Human pituitary tumorigenesis: disease modeling using 'induced pluripotent cancer' (iPC) cells as innovative approach towards mechanistic insight and therapeutic target identification.

The pituitary gland takes, together with the hypothalamus, the main lead in coordinating the endocrine system to regulate vital physiological body processes like growth, puberty, reproduction and stress response. Because of this central role, malfunctioning of the pituitary can cause severe disorders like diabetes, cardiovascular disease, osteoporosis, infertility and psychological problems. Pituitary hormonal cell populations must therefore be maintained in a controlled and balanced manner. Previous studies revealed the existence of stem cells in the pituitary gland, mainly based on a side population (SP) and SOX2-expressing phenotype. Their role, however, remains uncertain. Lineage tracing showed that SOX2+ cells can give rise to all pituitary endocrine cell types during postnatal homeostasis, although only at a low degree. After damage in the gland, the pituitary stem cells are activated and appear involved in the subsequent regenerative process. Recently, it was found that the pituitary SP and SOX2+ stem cells are activated and expanded during tumor development and growth in the gland as occurring in the ‘dopamine receptor D2 knockout (Drd2-/-) mouse. Tumorigenesis is the most common pathology of the pituitary. However, underlying mechanisms remain elusive and current therapies are often unsatisfactory because of inoperability or therapy resistance.

In the first part of our study, we investigated the role and significance of the pituitary stem cells in the postnatal gland by depleting the SOX2+ cells through diphtheria toxin (DT)-mediated ablation. In the second part, we further characterized the stem cells in the tumorous Drd2-/- pituitary in search of their role in development, progression and therapy resistance of pituitary tumors.

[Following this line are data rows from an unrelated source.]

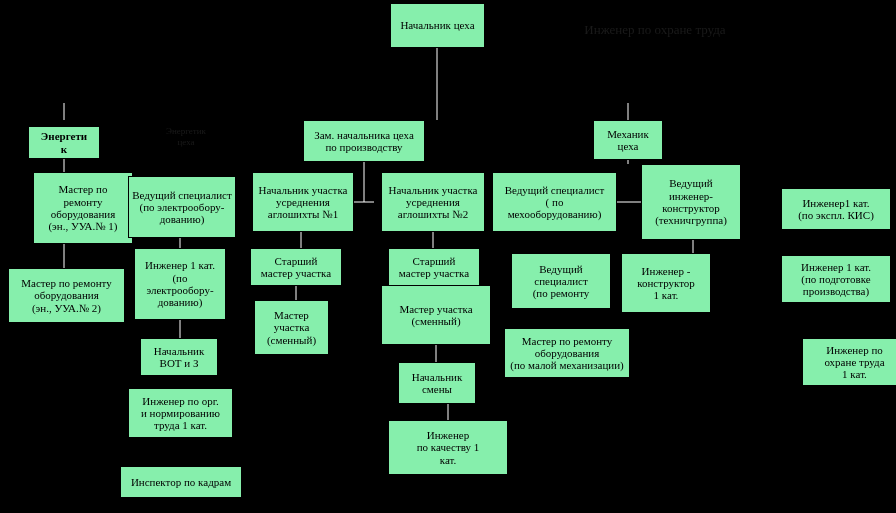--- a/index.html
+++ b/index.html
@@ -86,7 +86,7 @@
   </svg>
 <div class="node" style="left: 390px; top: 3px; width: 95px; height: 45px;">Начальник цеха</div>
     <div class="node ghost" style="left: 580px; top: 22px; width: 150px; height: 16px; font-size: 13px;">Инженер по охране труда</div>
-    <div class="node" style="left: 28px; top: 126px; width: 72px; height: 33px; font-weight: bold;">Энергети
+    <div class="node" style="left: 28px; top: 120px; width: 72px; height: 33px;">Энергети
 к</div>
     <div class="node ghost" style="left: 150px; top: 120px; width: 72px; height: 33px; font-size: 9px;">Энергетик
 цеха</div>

Administration of DT to adult Sox2CreERT2/+;R26iDTR/+ mice (after tamoxifen-induced expression of DT receptor or DTR in SOX2+ cells) resulted in 80% obliteration of SOX2+ cells in the endocrine pituitary, coinciding with reduced pituisphere-forming activity. Counterintuitively for a stem cell population, the SOX2+ cell compartment did not repopulate. Considering the more active phenotype of the stem cells during early-postnatal pituitary maturation, SOX2+ cell ablation was also performed in 4- and 1-week-old animals. Ablation grade diminished with decreasing age and was accompanied by a proliferative reaction of the SOX2+ cells, suggesting a rescue attempt. Despite this activation, SOX2+ cells did also not recover. Finally, the major SOX2+ cell depletion in adult mice did not affect the homeostatic maintenance of pituitary hormonal cell populations, neither the cell (corticotrope) remodeling response to adrenalectomy challenge.

To characterize the pituitary stem cell population during tumorigenesis, whole-genome expression analysis using RNA-sequencing (RNA-seq) was performed. Analysis revealed upregulation of different stemness factors and pathways including WNT, epithelial-mesenchymal transition (EMT), chemokine signaling and NOTCH in the SP of Drd2-/- pituitary. Transgenic lineage tracing of SOX2+ cells before and during pituitary tumor growth in the Drd2-/- mouse showed that the pituitary stem cells do not, or at least not to a substantial level, give rise to the tumor cells, suggesting rather an indirect, potentially paracrine role. Finally, higher resistance to the chemotherapeutic drug temozolomide was observed in the stem cell fraction of both mouse and human pituitary tumors as analyzed in vitro.

In summary, our study shows that pituitary SOX2+ cells fail to regenerate after major depletion which does not affect adult endocrine cell homeostasis and remodeling. Thus, pituitary SOX2+ cells may constitute a copious stem cell reserve or may have other critical role(s) still to be clearly defined. In addition, pituitary stem cells appear activated during tumor formation in the (Drd2-/-) pituitary regarding their stemness molecular phenotype but are not directly linked to the tumor cells. This activation may imply a reaction against tumor development in the gland which may then indirectly affect tumor growth by paracrine signaling. Moreover, the stem cell fraction in pituitary tumors appears more resistant to chemotherapy; further characterization may lead to insights in the underlying mechanisms of therapy resistance and eventually to new therapeutic opportunities.

In conclusion, our study adds new elements to the role of pituitary stem cells during homeostasis and tumorigenesis, but more research is clearly needed.